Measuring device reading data
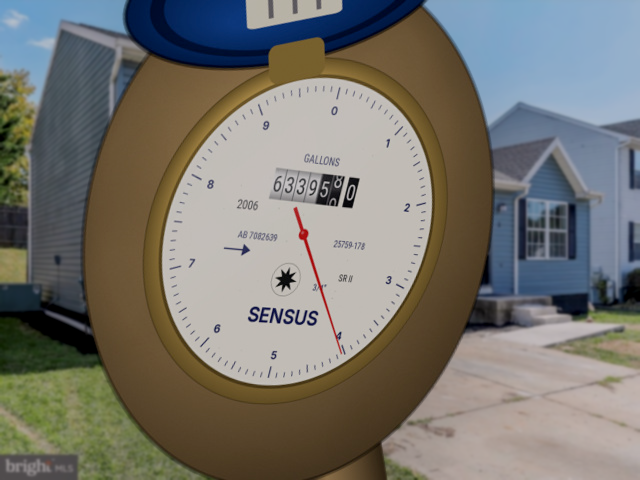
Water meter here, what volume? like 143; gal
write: 6339584.0; gal
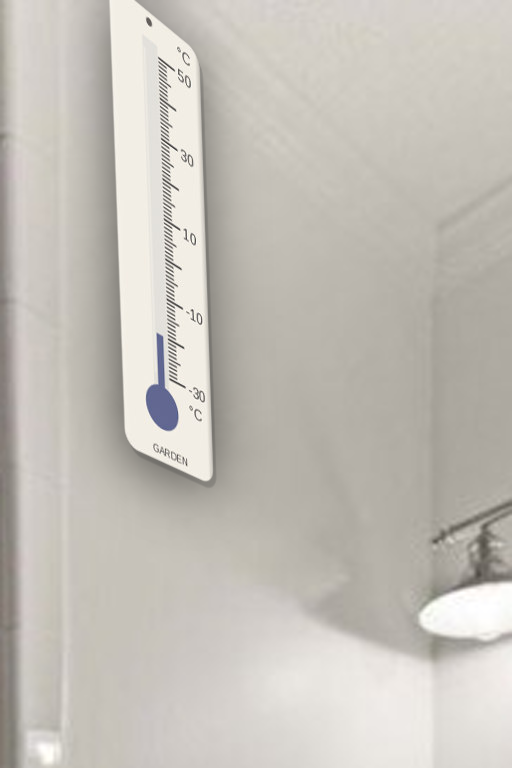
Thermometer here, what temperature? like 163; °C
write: -20; °C
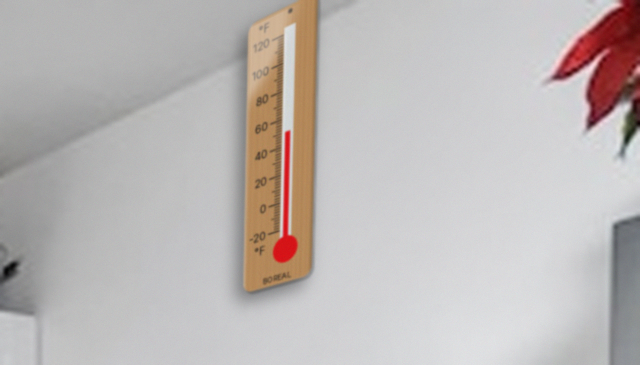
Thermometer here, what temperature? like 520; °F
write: 50; °F
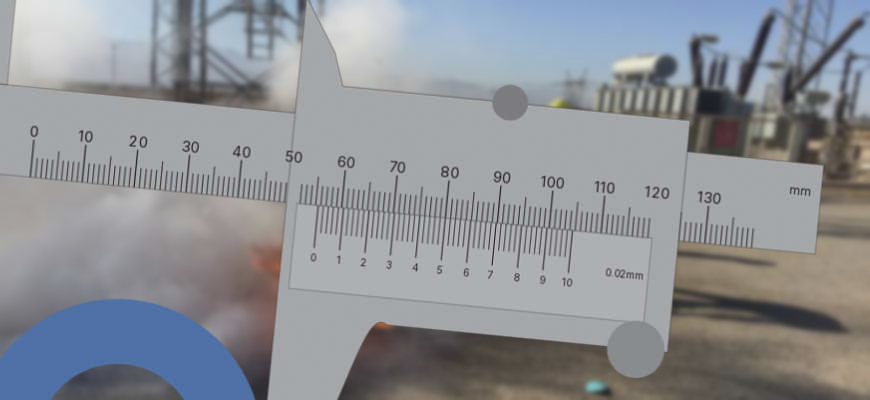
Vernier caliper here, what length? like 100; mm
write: 55.5; mm
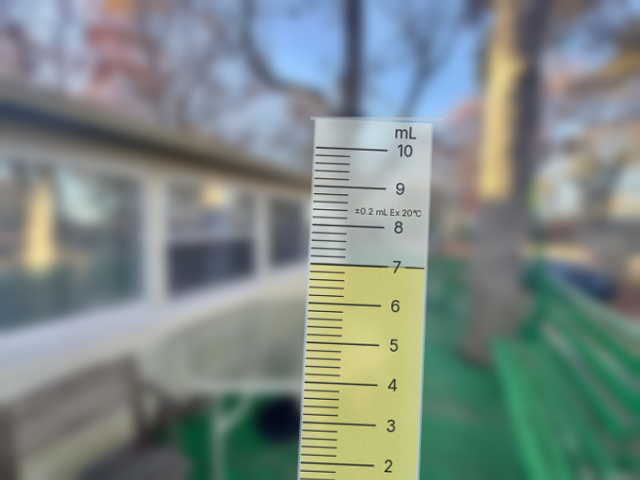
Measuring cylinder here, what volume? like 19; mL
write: 7; mL
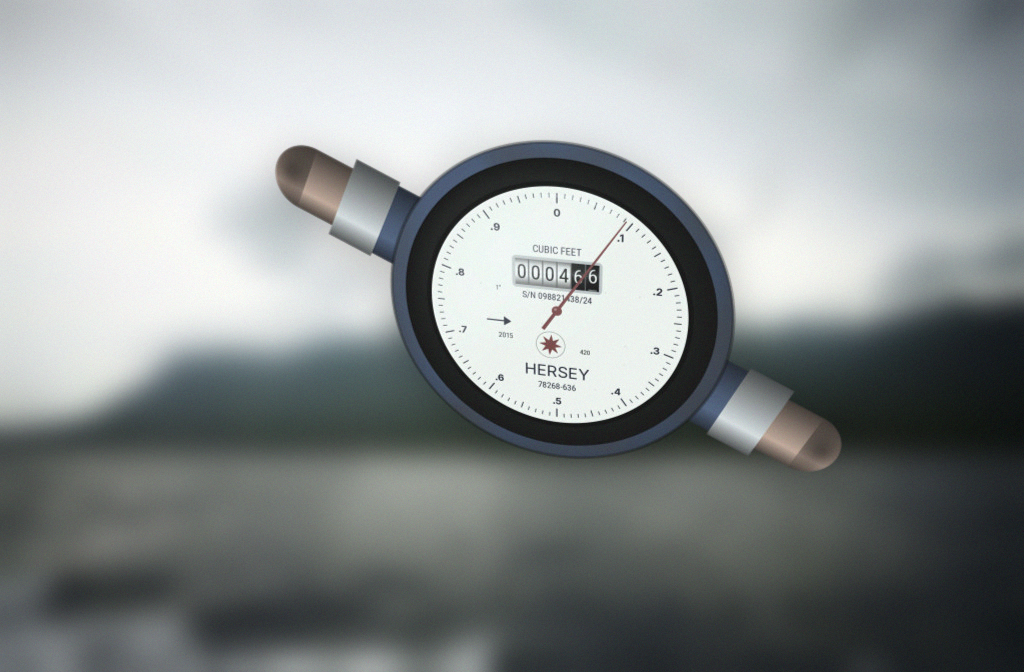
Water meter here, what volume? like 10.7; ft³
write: 466.09; ft³
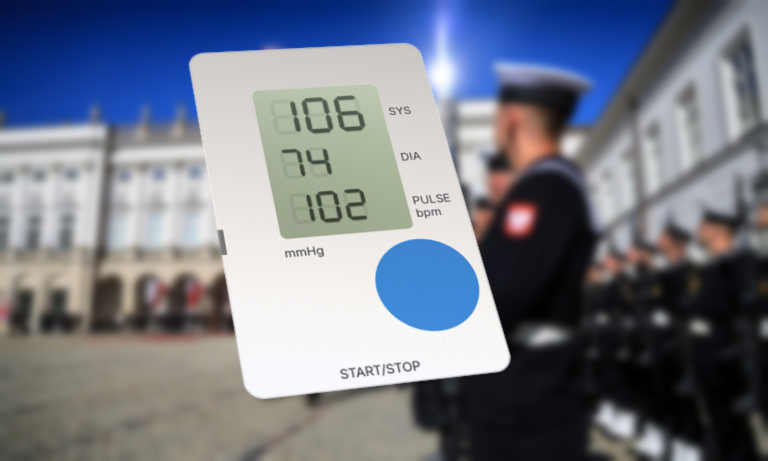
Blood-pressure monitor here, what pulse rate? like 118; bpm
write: 102; bpm
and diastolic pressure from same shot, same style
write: 74; mmHg
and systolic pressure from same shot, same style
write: 106; mmHg
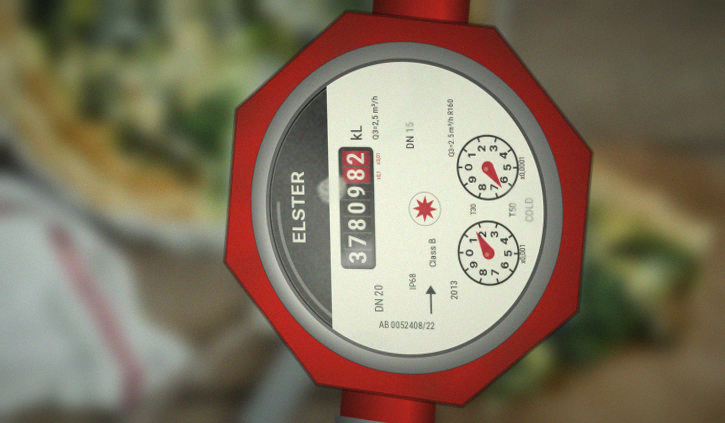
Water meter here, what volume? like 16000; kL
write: 37809.8216; kL
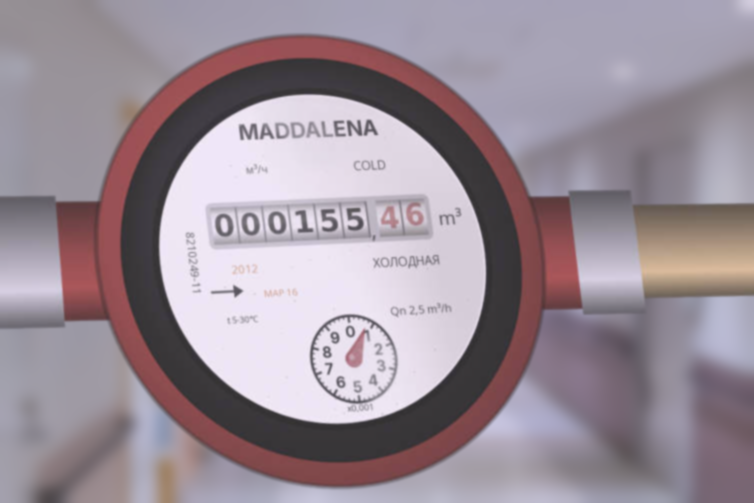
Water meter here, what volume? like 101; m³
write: 155.460; m³
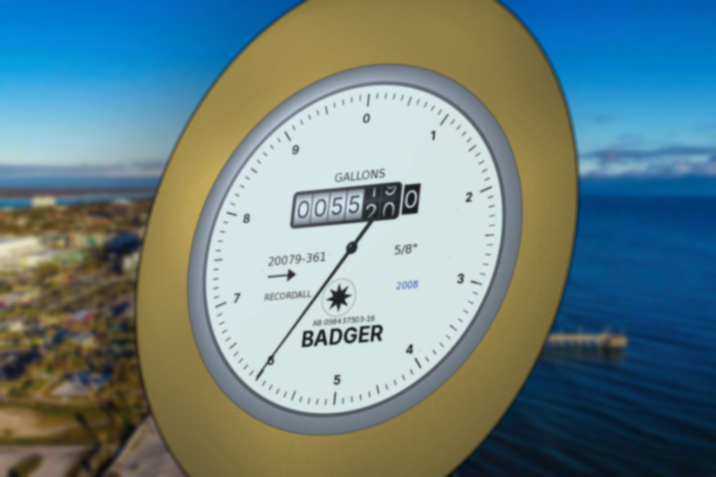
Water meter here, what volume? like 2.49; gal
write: 55196.0; gal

What the exercise asks: Rewrite all the entries above, replacing "Water meter" with "Flow meter" everywhere and keeping everything else unchanged. Leave out the pictures.

Reply:
Flow meter here, what volume? like 143; gal
write: 6339584.0; gal
Thermometer here, what temperature? like 163; °C
write: -20; °C
Thermometer here, what temperature? like 520; °F
write: 50; °F
Vernier caliper here, what length? like 100; mm
write: 55.5; mm
Measuring cylinder here, what volume? like 19; mL
write: 7; mL
Flow meter here, what volume? like 10.7; ft³
write: 466.09; ft³
Blood-pressure monitor here, what pulse rate? like 118; bpm
write: 102; bpm
and diastolic pressure from same shot, same style
write: 74; mmHg
and systolic pressure from same shot, same style
write: 106; mmHg
Flow meter here, what volume? like 16000; kL
write: 37809.8216; kL
Flow meter here, what volume? like 101; m³
write: 155.460; m³
Flow meter here, what volume? like 2.49; gal
write: 55196.0; gal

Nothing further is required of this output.